The White House has had problems with that little item of new technology since announcing Clipper this April. The self-proclaimed "Cypherpunks" and conventional constitutional scholars opined that the First, Fourth and Fifth Amendments would be compromised. Those in the business of selling telecommunications were not supportive. And the Clipper Chip key escrow encryption scheme became second only to the Clinton health plan as a preferred Rush Limbaugh target.

Nonetheless, Nuchia is resigned. Not that he sees a grand plot. "Never ascribe to conspiracy what you can safely ascribe to stupidity," he says. By his lights, bureaucracy is a powerful force of evil, one that he expects will prevail.

"Let's look at what Clipper actually does, as opposed to what it's being sold for. What it does is tag every electronic communication with the identity of the sender and receiver," he says, "which means that you can tap the national data streams anywhere you like and analyze the traffic." Carefully cleaning tomato sauce from his fingertips with a paper towel, he cautions, "I'm not a lawyer; I couldn't tell you if that would violate the wiretap statute or not, but I think it probably would not."

• [Stored rows]
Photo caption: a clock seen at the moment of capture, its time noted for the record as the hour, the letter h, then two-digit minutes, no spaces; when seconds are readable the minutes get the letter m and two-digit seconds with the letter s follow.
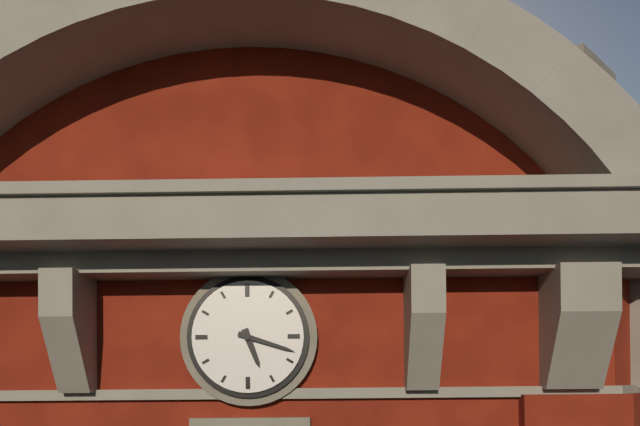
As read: 5h18
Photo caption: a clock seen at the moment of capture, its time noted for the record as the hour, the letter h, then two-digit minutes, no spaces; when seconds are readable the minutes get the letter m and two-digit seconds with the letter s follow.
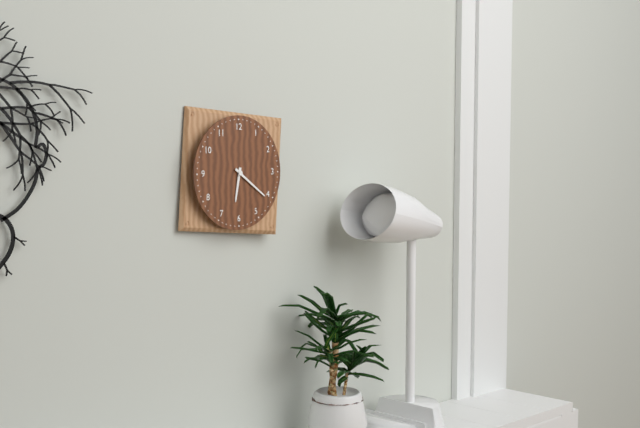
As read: 6h21
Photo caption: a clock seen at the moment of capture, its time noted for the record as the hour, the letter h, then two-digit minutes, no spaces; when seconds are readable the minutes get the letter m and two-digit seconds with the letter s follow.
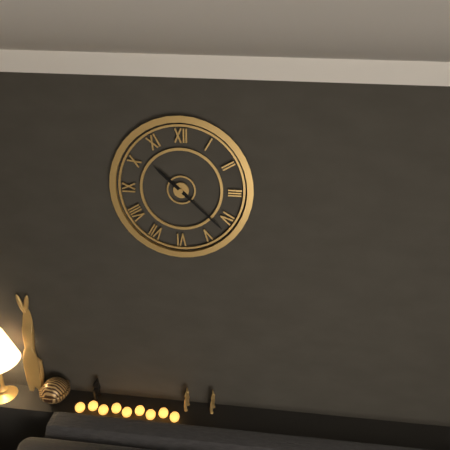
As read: 10h22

• [To be done]
A - In the passage on the Clipper Chip, what reason does Nuchia give for saying that Clipper would let someone tap the national data streams anywhere and analyze the traffic? Answer in one to three sentences.
B - Copy word for word the part of the passage on the Clipper Chip between "The White House" and "Rush Limbaugh target.", inclusive.

• [List of solutions]
A - Nuchia says Clipper tags every electronic communication with the identity of the sender and the receiver. That tagging is what would allow the data streams to be tapped anywhere and the traffic analyzed.

B -
The White House has had problems with that little item of new technology since announcing Clipper this April. The self-proclaimed "Cypherpunks" and conventional constitutional scholars opined that the First, Fourth and Fifth Amendments would be compromised. Those in the business of selling telecommunications were not supportive. And the Clipper Chip key escrow encryption scheme became second only to the Clinton health plan as a preferred Rush Limbaugh target.